# [EXERCISE AIM]
Retype, word for word, every line of the records below starting at the one that contains "M16 143 46 162 30 188 1 171V167Z" and ending at the one that contains "M753 545 774 548 761 620 740 616Z"; include both of those lines and nothing more.

[Dataset excerpts]
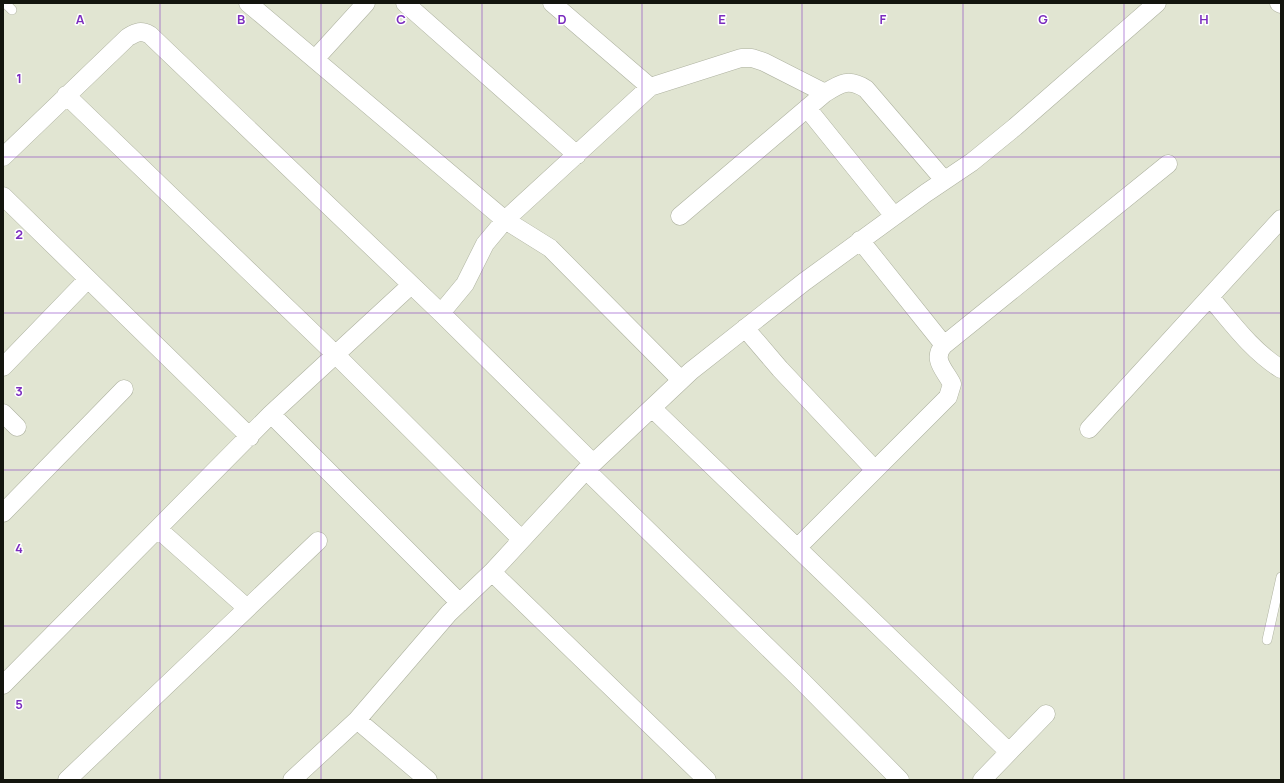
<svg xmlns="http://www.w3.org/2000/svg" width="1284" height="783" viewBox="0 0 1284 783" font-family="Manrope,sans-serif">
  <style>
    .lines { fill: none; stroke-linecap: round; stroke-linejoin: round }
    .service-casing { stroke: #aeb2a0; stroke-width: 10 }
    .minor-casing { stroke: #aeb2a0; stroke-width: 19 }
    .service { stroke: #fff; stroke-width: 9 }
    .minor { stroke: #fff; stroke-width: 18 }
    .grid { fill: none; stroke: #7b2cbf; stroke-width: 1; stroke-opacity: 0.55 }
    .grid-label { font-size: 13px; text-anchor: middle; font-weight: bold; fill: #7b2cbf; stroke: #fff; stroke-width: 3; stroke-linejoin: round; paint-order: stroke }
  </style>
  <rect width="100%" height="100%" fill="#e1e5d2"/>
  <g class="lines">
    <defs>
      <path id="service" d="M 5,3 L 12,10
        M 1267,640 L 1281,577"/>
      <path id="minor" d="M 248,3 L 505,220 L 550,248 L 681,380
        M 405,3 L 577,155
        M 552,3 L 650,87
        M 1279,3 L 1281,4
        M 316,58 L 366,3
        M 66,95 L 335,354 L 521,539
        M 807,108 L 894,216
        M 3,157 L 128,37 C 137,32 141,30 150,35 L 441,313 L 593,463
        M 3,196 L 250,437
        M 680,216 L 825,93
        M 860,240 L 944,345
        M 1210,297 C 1232,323 1252,351 1281,369
        M 441,313 L 465,284 L 485,244 L 505,220 L 650,87 L 741,58 L 752,58 L 764,62 L 825,93 C 841,83 849,78 866,89 L 944,180
        M 745,328 L 780,369 L 875,470
        M 3,367 L 88,279
        M 652,408 L 1009,752
        M 3,413 L 17,427
        M 271,414 L 460,603
        M 1089,429 L 1281,219
        M 586,470 L 798,677 L 900,780
        M 3,513 L 124,389
        M 158,529 L 247,608
        M 797,548 L 948,397 L 952,384 C 945,370 931,359 944,345 L 1168,164
        M 492,572 L 707,780
        M 3,685 L 271,414 L 411,285
        M 357,720 L 428,780
        M 67,780 L 318,541
        M 292,780 L 357,720 L 449,613 L 492,572 L 586,470 L 691,371 L 804,282 L 926,193 L 972,162 L 1015,127 L 1157,3
        M 982,780 L 1046,714"/>
    </defs>
    <use href="#service" class="service-casing"/>
    <use href="#minor" class="minor-casing"/>
    <use href="#service" class="service"/>
    <use href="#minor" class="minor"/>
  </g>
  <path class="grid" d="M 160,3 L 160,780M 321,3 L 321,780M 482,3 L 482,780M 642,3 L 642,780M 802,3 L 802,780M 963,3 L 963,780M 1124,3 L 1124,780M 3,157 L 1281,157M 3,313 L 1281,313M 3,470 L 1281,470M 3,626 L 1281,626"/>
  <g class="grid-label">
    <text x="80" y="24">A</text>
    <text x="241" y="24">B</text>
    <text x="401" y="24">C</text>
    <text x="562" y="24">D</text>
    <text x="722" y="24">E</text>
    <text x="883" y="24">F</text>
    <text x="1043" y="24">G</text>
    <text x="1204" y="24">H</text>
    <text x="19" y="83">1</text>
    <text x="19" y="239">2</text>
    <text x="19" y="396">3</text>
    <text x="19" y="553">4</text>
    <text x="19" y="709">5</text>
  </g>
  <rect width="1284" height="783" fill="none" stroke="#13150e" stroke-width="8"/>
</svg>
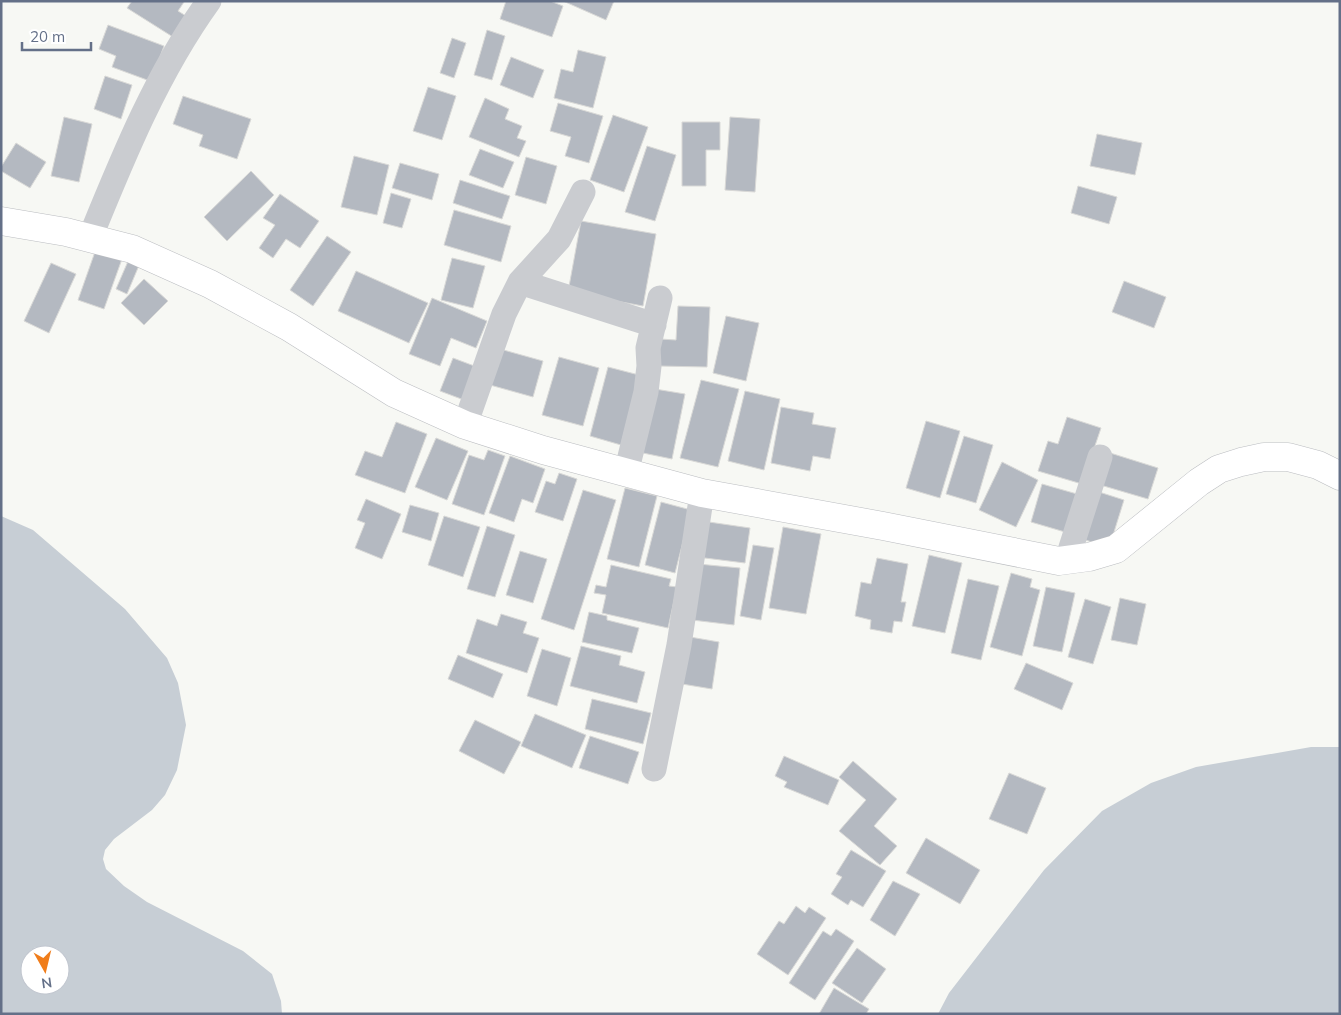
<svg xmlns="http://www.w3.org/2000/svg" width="1341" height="1015" font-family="Mulish,sans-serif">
  <rect width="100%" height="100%" fill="#f7f8f4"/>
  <path fill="#c7ced5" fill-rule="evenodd" d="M1 516 33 530 125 609 167 658 178 683 186 725 177 770 165 795 152 810 114 839 105 850 103 859 106 869 124 886 147 902 243 951 272 974 281 1001 282 1014H1ZM30 955H60V985H30Z
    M1311 747H1340V1014H938L949 993 1044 870 1102 811 1151 783 1196 767Z"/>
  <path fill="#b4b9c1" stroke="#d9d9d7" d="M132 1H182L184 2 178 11 186 16 173 37 127 8Z
    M506 1H550L563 6 552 37 500 19Z
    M563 1H614L606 20Z
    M108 25 164 46 158 62V84L112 67 116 56 99 49Z
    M487 30 505 36 492 80 474 75Z
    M452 38 466 43 454 78 440 73Z
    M578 50 606 57 593 108 554 98 561 69 573 72Z
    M511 57 544 70 533 98 500 85Z
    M105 76 132 85 121 119 94 109Z
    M428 87 456 96 442 140 413 131Z
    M183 96 251 119 237 159 199 146 203 135 173 124Z
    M485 98 509 109 505 119 522 126 517 138 526 141 519 157 469 137Z
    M558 103 603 116 589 163 565 156 571 137 550 131Z
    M613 115 648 127 624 192 590 180Z
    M64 117 92 124 79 182 51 176Z
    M730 117 760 119 755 192 725 190Z
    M682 122H720V150H706V186H682Z
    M1097 134 1142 143 1135 175 1090 166Z
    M16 143 46 162 30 188 1 171V167Z
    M647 146 676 155 655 221 625 212Z
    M480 149 514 162 503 188 469 175Z
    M354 156 389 165 377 215 341 207Z
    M526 157 557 166 546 204 515 195Z
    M400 163 439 174 432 200 392 188Z
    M251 171 274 195 227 241 204 217Z
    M460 180 510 196 502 219 453 203Z
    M1078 186 1117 197 1109 224 1071 213Z
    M391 193 411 199 402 228 383 223Z
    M280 194 319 221 300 248 286 239 273 258 259 248 275 225 263 218Z
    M454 210 511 226 501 262 444 245Z
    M581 221 656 234 643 306 568 292Z
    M327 236 351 252 313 306 290 290Z
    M96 249 122 259 104 309 78 300Z
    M452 258 485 266 473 308 441 300Z
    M129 259 140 263 127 294 116 289Z
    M51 263 76 274 49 333 24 321Z
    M356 271 428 303 409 343 338 311Z
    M144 279 168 301 144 325 121 303Z
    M1124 281 1166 297 1154 328 1112 312Z
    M432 298 487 321 476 348 451 338 440 366 409 354Z
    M678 306 710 307 707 367 659 366 660 339 676 340Z
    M726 316 759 323 746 381 713 373Z
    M500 349 543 361 533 397 490 385Z
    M559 357 599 368 583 426 542 415Z
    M453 358 477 367 464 400 440 391Z
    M608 367 639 375 621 445 590 436Z
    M701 380 739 389 718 467 680 458Z
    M655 389 685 394 672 459 643 453Z
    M745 391 780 399 764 470 728 461Z
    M781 407 814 413 812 424 836 428 830 459 813 456 810 471 771 463Z
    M1067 417 1101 428 1082 484 1038 471 1048 441 1058 444Z
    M926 421 960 431 940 498 906 488Z
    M396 422 427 434 405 493 355 475 365 451 382 457Z
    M964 436 993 445 976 503 946 494Z
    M436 438 468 451 447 500 415 487Z
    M488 450 505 456 484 515 452 504 469 455 484 460Z
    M1107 452 1158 468 1148 499 1097 484Z
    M510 456 545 469 533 503 522 499 514 522 489 513Z
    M1002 462 1038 480 1016 527 979 510Z
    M559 473 577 479 563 521 535 512 546 481 555 484Z
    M1042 484 1077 494 1065 532 1031 522Z
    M625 488 657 496 639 567 607 559Z
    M583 490 616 500 574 630 541 619Z
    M1096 491 1124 500 1109 548 1080 538Z
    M366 499 401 514 382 559 355 548 365 523 357 520Z
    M661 502 691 510 675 573 645 565Z
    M410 505 439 513 431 541 402 532Z
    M444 516 480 527 463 577 428 565Z
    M702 521 750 528 745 563 697 557Z
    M487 526 515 535 495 597 467 589Z
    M783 527 821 534 806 614 769 608Z
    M753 545 774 548 761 620 740 616Z
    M520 551 547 559 533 603 506 595Z
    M929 555 962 563 945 633 912 626Z
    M877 558 908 564 901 602H906L902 622 894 621 892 633 870 629 871 620 855 616 861 582 871 584Z
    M698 564 740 568 734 625 692 620Z
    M611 565 671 579 669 586 677 587 668 628 602 613 606 595 594 593 596 585 606 587Z
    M1011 573 1032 579 1030 587 1040 590 1022 656 990 647Z
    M968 579 999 586 981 660 951 653Z
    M1046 587 1075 593 1062 652 1033 646Z
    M1120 598 1146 604 1137 645 1111 640Z
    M1085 599 1111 607 1093 664 1068 657Z
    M589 612 607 616V620L639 628 632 653 582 642Z
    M501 614 527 622 523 633 539 638 527 673 466 653 477 619 497 626Z
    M690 637 719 642 712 689 682 684Z
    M581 646 621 656 619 665 645 672 637 703 570 686Z
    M542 649 571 658 557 706 527 696Z
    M458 655 503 674 493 698 448 679Z
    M1026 663 1073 683 1062 710 1014 689Z
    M592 699 651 713 643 744 585 729Z
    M535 714 586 735 572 768 521 746Z
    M475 720 521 742 504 774 459 751Z
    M590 736 639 752 628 784 579 768Z
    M784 756 839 780 828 805 784 787 787 782 775 776Z
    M853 761 897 799 874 826 897 846 880 865 839 831 866 800 839 777Z
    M1009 773 1046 788 1027 834 989 819Z
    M926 838 980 870 960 904 906 873Z
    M851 850 886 871 863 907 851 900 848 905 831 894 842 877 836 874Z
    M893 881 920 894 895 936 870 920Z
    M796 906 805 913 809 907 826 918 788 975 757 954 779 921 784 924Z
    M836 929 854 941 815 1000 789 983 823 931 831 936Z
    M857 948 886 969 862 1003 832 983Z
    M834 988 869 1009 866 1014H819Z"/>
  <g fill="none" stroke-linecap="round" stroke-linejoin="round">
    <defs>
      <path id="highway" d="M1 221 66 232 132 249 210 284 289 327 394 393 465 425 543 450 702 493 883 526 1059 561 1089 557 1116 549 1199 482 1219 469 1241 462 1264 457H1288L1318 465 1340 476"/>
    </defs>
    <use href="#highway" stroke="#bbbdc1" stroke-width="29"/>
    <path stroke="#caccd0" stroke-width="25" d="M90 238C123 157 157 73 209 1
      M520 282 654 325
      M465 425 504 314 520 282 559 239 583 192
      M626 473 646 392 649 366 648 348 660 298
      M1067 560 1100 457
      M654 769 679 645 702 493"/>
    <use href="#highway" stroke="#fff" stroke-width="28"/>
  </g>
  <rect width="1341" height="1015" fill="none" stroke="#647088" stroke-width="5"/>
  <g transform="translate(45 970) rotate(172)"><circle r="24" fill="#ffffff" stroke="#c1c6cf"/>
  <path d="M0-4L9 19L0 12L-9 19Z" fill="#f07d1b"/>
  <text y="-8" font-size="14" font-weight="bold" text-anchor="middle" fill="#647088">N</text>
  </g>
  <path d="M22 42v8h69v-8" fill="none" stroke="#647088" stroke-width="2.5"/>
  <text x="30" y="42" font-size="15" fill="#647088" stroke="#ffffff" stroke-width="4" paint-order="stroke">20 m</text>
</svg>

# [FINISHED TASK]
    M16 143 46 162 30 188 1 171V167Z
    M647 146 676 155 655 221 625 212Z
    M480 149 514 162 503 188 469 175Z
    M354 156 389 165 377 215 341 207Z
    M526 157 557 166 546 204 515 195Z
    M400 163 439 174 432 200 392 188Z
    M251 171 274 195 227 241 204 217Z
    M460 180 510 196 502 219 453 203Z
    M1078 186 1117 197 1109 224 1071 213Z
    M391 193 411 199 402 228 383 223Z
    M280 194 319 221 300 248 286 239 273 258 259 248 275 225 263 218Z
    M454 210 511 226 501 262 444 245Z
    M581 221 656 234 643 306 568 292Z
    M327 236 351 252 313 306 290 290Z
    M96 249 122 259 104 309 78 300Z
    M452 258 485 266 473 308 441 300Z
    M129 259 140 263 127 294 116 289Z
    M51 263 76 274 49 333 24 321Z
    M356 271 428 303 409 343 338 311Z
    M144 279 168 301 144 325 121 303Z
    M1124 281 1166 297 1154 328 1112 312Z
    M432 298 487 321 476 348 451 338 440 366 409 354Z
    M678 306 710 307 707 367 659 366 660 339 676 340Z
    M726 316 759 323 746 381 713 373Z
    M500 349 543 361 533 397 490 385Z
    M559 357 599 368 583 426 542 415Z
    M453 358 477 367 464 400 440 391Z
    M608 367 639 375 621 445 590 436Z
    M701 380 739 389 718 467 680 458Z
    M655 389 685 394 672 459 643 453Z
    M745 391 780 399 764 470 728 461Z
    M781 407 814 413 812 424 836 428 830 459 813 456 810 471 771 463Z
    M1067 417 1101 428 1082 484 1038 471 1048 441 1058 444Z
    M926 421 960 431 940 498 906 488Z
    M396 422 427 434 405 493 355 475 365 451 382 457Z
    M964 436 993 445 976 503 946 494Z
    M436 438 468 451 447 500 415 487Z
    M488 450 505 456 484 515 452 504 469 455 484 460Z
    M1107 452 1158 468 1148 499 1097 484Z
    M510 456 545 469 533 503 522 499 514 522 489 513Z
    M1002 462 1038 480 1016 527 979 510Z
    M559 473 577 479 563 521 535 512 546 481 555 484Z
    M1042 484 1077 494 1065 532 1031 522Z
    M625 488 657 496 639 567 607 559Z
    M583 490 616 500 574 630 541 619Z
    M1096 491 1124 500 1109 548 1080 538Z
    M366 499 401 514 382 559 355 548 365 523 357 520Z
    M661 502 691 510 675 573 645 565Z
    M410 505 439 513 431 541 402 532Z
    M444 516 480 527 463 577 428 565Z
    M702 521 750 528 745 563 697 557Z
    M487 526 515 535 495 597 467 589Z
    M783 527 821 534 806 614 769 608Z
    M753 545 774 548 761 620 740 616Z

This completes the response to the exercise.